**Your goal**
Could the data below be retyped exactly, without its pictures?

**Data supplied**
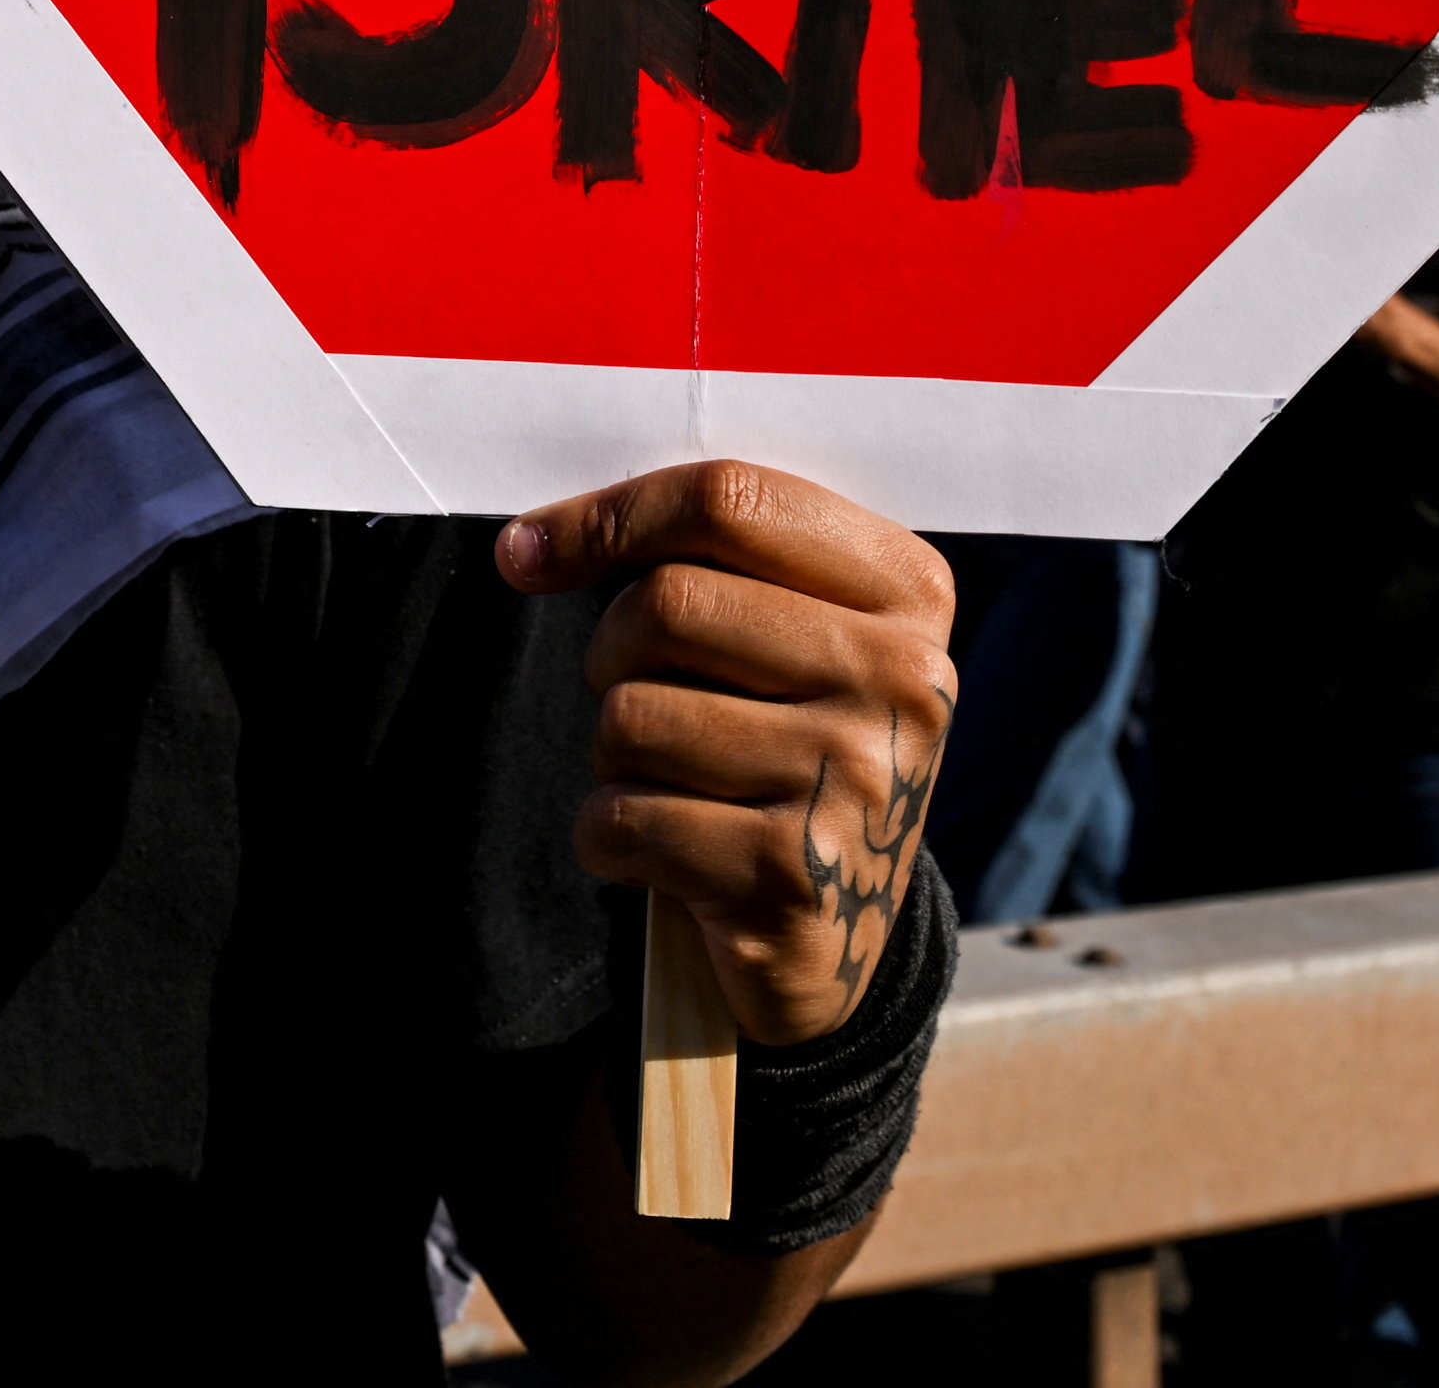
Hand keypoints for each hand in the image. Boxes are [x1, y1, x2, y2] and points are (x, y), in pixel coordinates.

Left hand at [497, 463, 956, 1049]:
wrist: (838, 938)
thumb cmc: (783, 745)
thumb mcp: (795, 637)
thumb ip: (711, 562)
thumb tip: (531, 544)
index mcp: (909, 591)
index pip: (731, 499)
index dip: (611, 515)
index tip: (529, 549)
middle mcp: (902, 680)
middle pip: (668, 604)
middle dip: (610, 651)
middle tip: (634, 693)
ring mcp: (854, 782)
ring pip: (631, 716)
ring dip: (613, 756)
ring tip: (671, 782)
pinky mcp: (791, 877)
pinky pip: (622, 819)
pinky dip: (607, 837)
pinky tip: (661, 856)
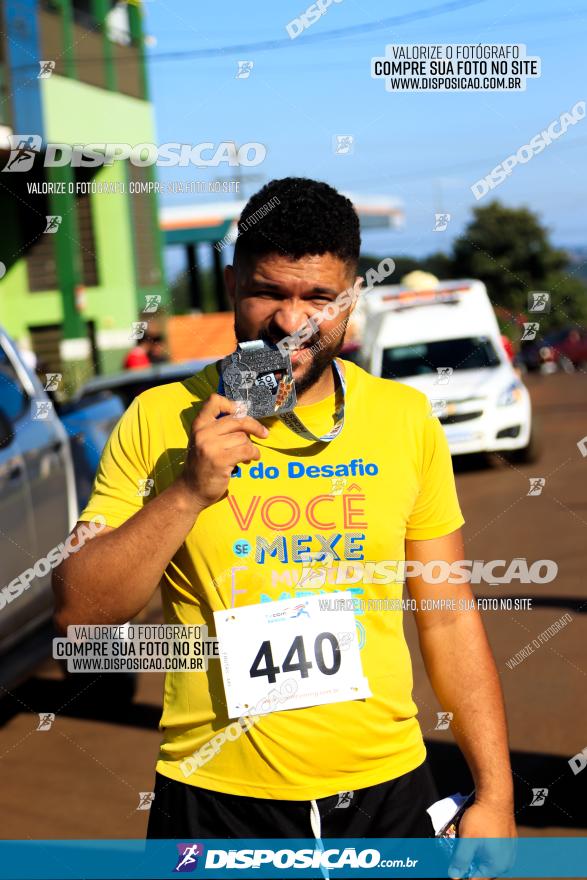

**Output below**
Hand keypoints for each hand in the image. Boxes are [x1, y1, x2, y2] and points are (x, y), in pixel coordinates.

Left hand at [497, 463, 956, 1049]:
wrist: (838, 938)
thumb cmc: (783, 745)
thumb mcp: (795, 637)
thumb ip: (711, 562)
thumb tip: (531, 544)
index mcp: (909, 591)
index pip: (731, 499)
index dip: (611, 515)
index tip: (529, 549)
middle mcp: (902, 680)
middle pip: (668, 604)
middle dip: (610, 651)
middle tip: (634, 693)
ring mcp: (854, 782)
ring pip: (631, 716)
ring dip: (613, 756)
ring tip: (671, 782)
pinky mcp: (791, 877)
pinky pip: (622, 819)
pinky dip: (607, 837)
pinky tip: (661, 856)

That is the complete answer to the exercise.